Na segunda-feira (8), a troca de ataques entre Israel e Irã sinalizou uma escalada preocupante no cenário do Oriente Médio. Este episódio evidencia o crescente afastamento entre o presidente Donald Trump e o premiê Benjamin Netanyahu, que desconsiderou solicitações do aliado para evitar retaliações.
Os confrontos intensificaram-se após Israel realizar ataques contra o Hezbollah no Líbano. Em resposta, o Irã, que apoia o Hezbollah, atacou o território israelense no último domingo (7). Israel revidou nesta segunda-feira (8). Apesar de ambos os lados indicarem a possibilidade de um cessar-fogo, a situação permanece instável, uma vez que Israel continua sua ofensiva no Líbano, algo que o regime iraniano não aceita.
Trump tem pressionado Netanyahu a encerrar os combates no Líbano e evitar ações diretas contra o Irã, afirmando que um acordo de paz regional está próximo. Informações indicam que o presidente americano repreendeu Netanyahu em uma conversa telefônica, ressaltando que o premiê deve sua sobrevivência política a ele e que a continuidade da guerra está isolando Israel e gerando animosidade internacional. Para Trump, é urgente fechar um acordo para resolver a situação.
Analistas apontam que o Irã busca unir todas as frentes de combate — no Golfo Pérsico, no sul do Líbano e em Israel — em uma única questão política. Enquanto Israel tenta segmentar esses conflitos para atuar autonomamente sem a interferência dos EUA, o Irã conseguiu entrelaçar as questões. Assim, a continuidade ou não da guerra total dependerá da próxima reação iraniana às ações de Israel.
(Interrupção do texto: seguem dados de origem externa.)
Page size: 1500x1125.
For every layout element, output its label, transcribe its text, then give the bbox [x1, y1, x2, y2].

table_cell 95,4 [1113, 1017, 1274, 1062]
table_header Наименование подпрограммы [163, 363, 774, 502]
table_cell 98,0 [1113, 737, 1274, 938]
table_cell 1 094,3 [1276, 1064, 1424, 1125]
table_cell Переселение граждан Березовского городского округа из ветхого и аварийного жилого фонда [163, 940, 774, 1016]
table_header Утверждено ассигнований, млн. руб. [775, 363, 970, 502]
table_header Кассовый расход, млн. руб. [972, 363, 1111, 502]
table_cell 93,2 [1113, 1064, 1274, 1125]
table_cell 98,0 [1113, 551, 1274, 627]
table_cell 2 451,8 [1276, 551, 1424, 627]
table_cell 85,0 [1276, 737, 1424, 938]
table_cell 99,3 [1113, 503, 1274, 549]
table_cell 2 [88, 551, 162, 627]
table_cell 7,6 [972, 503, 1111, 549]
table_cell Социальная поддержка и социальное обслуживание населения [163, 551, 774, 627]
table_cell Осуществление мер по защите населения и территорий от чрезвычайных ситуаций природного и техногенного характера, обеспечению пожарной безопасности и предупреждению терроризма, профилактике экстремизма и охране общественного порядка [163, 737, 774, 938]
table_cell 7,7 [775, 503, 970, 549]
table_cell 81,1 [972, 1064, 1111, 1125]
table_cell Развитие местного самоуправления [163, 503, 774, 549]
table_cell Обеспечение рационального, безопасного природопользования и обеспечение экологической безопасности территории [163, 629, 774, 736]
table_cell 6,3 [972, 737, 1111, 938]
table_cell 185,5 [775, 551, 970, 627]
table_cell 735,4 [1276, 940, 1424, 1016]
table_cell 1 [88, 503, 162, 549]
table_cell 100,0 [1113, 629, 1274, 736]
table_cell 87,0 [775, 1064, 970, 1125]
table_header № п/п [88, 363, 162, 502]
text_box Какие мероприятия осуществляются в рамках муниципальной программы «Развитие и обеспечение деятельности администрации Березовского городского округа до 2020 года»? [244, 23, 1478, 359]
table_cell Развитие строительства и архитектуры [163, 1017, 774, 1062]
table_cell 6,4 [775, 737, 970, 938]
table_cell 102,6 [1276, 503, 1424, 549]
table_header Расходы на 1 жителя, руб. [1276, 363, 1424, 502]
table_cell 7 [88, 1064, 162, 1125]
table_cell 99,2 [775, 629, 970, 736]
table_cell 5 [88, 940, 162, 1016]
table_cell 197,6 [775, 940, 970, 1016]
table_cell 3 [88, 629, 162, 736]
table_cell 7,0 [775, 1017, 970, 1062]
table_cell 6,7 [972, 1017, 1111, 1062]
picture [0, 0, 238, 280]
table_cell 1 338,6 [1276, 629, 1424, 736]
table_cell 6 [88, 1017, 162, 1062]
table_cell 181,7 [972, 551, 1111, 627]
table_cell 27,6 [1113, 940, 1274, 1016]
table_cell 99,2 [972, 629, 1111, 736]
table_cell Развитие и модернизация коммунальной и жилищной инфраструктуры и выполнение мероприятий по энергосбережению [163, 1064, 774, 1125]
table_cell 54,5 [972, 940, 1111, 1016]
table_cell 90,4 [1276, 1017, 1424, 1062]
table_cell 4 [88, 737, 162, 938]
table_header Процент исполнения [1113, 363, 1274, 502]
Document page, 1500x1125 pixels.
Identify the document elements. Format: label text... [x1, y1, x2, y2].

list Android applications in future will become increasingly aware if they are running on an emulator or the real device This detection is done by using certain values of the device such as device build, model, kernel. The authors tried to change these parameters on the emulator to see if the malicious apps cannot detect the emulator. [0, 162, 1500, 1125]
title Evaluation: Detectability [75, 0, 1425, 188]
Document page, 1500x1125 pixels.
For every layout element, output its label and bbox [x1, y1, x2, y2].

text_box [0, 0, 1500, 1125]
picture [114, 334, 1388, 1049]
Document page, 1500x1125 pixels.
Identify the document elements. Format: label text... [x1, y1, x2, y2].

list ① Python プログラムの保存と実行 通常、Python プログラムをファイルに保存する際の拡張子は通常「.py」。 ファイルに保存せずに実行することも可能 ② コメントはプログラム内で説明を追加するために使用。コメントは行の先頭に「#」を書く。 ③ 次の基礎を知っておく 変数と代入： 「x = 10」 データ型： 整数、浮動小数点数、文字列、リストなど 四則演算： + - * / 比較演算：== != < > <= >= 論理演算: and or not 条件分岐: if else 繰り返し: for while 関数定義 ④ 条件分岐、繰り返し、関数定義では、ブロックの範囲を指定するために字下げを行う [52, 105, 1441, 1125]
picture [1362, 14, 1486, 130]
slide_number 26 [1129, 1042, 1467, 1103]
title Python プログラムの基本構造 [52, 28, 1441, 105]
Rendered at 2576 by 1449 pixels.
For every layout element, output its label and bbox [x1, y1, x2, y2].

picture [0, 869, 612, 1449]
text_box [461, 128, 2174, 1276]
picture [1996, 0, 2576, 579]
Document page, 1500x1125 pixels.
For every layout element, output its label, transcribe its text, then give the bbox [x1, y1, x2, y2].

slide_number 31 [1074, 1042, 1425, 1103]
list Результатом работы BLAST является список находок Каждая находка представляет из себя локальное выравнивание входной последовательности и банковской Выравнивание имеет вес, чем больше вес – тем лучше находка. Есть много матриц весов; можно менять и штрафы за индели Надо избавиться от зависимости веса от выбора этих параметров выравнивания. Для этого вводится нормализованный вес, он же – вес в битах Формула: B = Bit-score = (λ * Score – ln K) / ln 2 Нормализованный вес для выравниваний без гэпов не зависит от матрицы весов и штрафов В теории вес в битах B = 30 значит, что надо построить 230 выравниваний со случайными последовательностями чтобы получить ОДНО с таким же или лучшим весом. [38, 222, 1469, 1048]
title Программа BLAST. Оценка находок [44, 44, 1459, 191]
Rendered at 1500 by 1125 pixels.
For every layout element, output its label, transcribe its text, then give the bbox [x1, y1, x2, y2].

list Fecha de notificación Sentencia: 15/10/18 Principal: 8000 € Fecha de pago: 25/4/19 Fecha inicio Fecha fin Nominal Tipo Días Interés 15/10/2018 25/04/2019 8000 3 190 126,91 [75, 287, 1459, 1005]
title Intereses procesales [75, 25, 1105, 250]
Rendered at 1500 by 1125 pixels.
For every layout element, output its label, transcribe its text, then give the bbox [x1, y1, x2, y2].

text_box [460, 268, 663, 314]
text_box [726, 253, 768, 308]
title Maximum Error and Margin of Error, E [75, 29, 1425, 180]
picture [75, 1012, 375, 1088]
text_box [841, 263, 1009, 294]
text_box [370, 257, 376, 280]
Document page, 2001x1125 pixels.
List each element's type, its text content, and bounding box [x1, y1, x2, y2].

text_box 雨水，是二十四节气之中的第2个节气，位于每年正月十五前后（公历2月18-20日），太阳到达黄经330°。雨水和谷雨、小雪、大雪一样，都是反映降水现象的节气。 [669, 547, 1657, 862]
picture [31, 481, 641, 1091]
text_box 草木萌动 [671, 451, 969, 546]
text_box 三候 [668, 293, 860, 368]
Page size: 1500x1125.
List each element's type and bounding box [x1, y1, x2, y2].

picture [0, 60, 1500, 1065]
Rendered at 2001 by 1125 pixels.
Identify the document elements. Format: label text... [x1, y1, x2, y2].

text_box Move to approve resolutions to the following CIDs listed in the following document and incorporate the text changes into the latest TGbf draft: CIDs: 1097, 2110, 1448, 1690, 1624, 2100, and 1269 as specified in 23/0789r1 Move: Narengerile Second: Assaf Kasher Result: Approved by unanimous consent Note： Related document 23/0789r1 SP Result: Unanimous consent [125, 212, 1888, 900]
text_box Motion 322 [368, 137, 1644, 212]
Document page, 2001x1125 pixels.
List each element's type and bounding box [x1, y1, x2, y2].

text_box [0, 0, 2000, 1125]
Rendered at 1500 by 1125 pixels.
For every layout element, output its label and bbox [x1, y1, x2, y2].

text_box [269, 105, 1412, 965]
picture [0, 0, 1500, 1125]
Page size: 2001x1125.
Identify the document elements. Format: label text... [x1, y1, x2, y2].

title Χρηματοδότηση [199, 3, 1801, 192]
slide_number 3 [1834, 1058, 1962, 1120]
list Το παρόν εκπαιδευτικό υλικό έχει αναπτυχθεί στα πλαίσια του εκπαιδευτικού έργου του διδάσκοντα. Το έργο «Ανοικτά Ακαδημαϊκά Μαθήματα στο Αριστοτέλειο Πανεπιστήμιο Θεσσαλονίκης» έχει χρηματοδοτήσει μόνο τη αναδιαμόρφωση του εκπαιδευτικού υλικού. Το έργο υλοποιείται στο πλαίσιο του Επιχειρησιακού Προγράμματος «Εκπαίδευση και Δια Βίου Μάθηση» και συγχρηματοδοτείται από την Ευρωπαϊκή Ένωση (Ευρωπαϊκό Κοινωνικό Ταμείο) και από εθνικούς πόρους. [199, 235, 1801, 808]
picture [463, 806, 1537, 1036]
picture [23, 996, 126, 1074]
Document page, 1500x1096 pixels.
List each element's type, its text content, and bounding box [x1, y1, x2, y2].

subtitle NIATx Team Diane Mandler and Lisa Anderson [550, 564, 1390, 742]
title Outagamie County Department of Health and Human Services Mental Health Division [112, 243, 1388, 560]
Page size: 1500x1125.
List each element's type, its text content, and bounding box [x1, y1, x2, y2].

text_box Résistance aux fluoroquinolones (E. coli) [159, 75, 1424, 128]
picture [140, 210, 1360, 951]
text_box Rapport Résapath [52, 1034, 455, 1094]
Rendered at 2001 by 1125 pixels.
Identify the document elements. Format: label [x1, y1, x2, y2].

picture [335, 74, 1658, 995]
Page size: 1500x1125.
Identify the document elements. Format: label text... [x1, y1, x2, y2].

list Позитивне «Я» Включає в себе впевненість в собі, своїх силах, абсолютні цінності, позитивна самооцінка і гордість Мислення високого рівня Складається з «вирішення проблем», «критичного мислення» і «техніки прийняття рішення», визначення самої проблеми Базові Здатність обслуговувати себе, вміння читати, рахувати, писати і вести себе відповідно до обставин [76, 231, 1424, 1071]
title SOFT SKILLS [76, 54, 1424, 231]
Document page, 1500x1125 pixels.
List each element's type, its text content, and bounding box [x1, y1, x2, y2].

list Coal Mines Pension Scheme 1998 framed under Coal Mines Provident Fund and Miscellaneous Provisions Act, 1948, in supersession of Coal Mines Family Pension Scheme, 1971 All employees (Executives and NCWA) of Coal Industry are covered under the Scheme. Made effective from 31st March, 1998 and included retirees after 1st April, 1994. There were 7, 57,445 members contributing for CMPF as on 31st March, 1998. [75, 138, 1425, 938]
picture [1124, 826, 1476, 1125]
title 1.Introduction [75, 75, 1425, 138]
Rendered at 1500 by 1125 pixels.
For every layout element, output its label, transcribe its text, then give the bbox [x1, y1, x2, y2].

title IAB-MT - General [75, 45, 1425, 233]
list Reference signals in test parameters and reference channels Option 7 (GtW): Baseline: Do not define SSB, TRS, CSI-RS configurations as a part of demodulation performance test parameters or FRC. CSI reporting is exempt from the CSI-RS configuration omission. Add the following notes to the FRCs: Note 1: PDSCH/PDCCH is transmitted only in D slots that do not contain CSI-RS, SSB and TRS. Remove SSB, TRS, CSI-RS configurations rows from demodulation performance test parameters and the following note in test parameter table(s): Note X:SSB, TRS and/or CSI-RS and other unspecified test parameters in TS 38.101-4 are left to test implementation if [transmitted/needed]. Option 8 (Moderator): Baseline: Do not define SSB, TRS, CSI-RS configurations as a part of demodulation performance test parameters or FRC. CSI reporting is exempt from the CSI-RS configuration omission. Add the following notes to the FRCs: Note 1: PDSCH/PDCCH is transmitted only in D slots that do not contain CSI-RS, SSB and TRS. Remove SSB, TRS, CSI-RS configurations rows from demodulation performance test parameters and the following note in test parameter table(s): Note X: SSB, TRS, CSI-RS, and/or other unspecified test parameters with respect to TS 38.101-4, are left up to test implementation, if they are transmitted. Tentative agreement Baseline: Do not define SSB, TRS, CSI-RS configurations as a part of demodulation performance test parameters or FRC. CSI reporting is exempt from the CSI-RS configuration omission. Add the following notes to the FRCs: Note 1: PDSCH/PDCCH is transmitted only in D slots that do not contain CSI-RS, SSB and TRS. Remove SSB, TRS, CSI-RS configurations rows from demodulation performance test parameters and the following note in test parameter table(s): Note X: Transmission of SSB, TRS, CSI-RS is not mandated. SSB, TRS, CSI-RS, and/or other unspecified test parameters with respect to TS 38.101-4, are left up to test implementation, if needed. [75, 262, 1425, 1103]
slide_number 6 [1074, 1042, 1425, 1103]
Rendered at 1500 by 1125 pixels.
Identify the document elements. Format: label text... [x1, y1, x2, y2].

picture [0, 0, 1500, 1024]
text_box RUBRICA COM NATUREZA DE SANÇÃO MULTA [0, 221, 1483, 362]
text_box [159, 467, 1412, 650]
O primeiro-ministro Netanyahu enfrenta intensa pressão interna. De um lado, aliados americanos demandam cautela; do outro, a oposição e a opinião pública israelense exigem respostas firmes às agressões externas. Líderes da oposição, como Yair Lapid, criticam o governo, alegando que o Irã saiu fortalecido do conflito e que Israel não pode se comportar como um 'protetorado americano', defendendo a soberania nas decisões militares.
A crise se estendeu para outras áreas. Além dos mísseis trocados entre Tel Aviv e Teerã, os rebeldes houthis, no Iêmen, anunciaram o fechamento de uma rota marítima crucial, o Estreito de Bab-el-Mandeb. Essa ação eleva o custo do transporte global e demonstra que o conflito ganhou contornos regionais. O cenário de paz mediado pelos Estados Unidos agora enfrenta desafios devido à desconfiança mútua e à imprevisibilidade das ações dos líderes locais.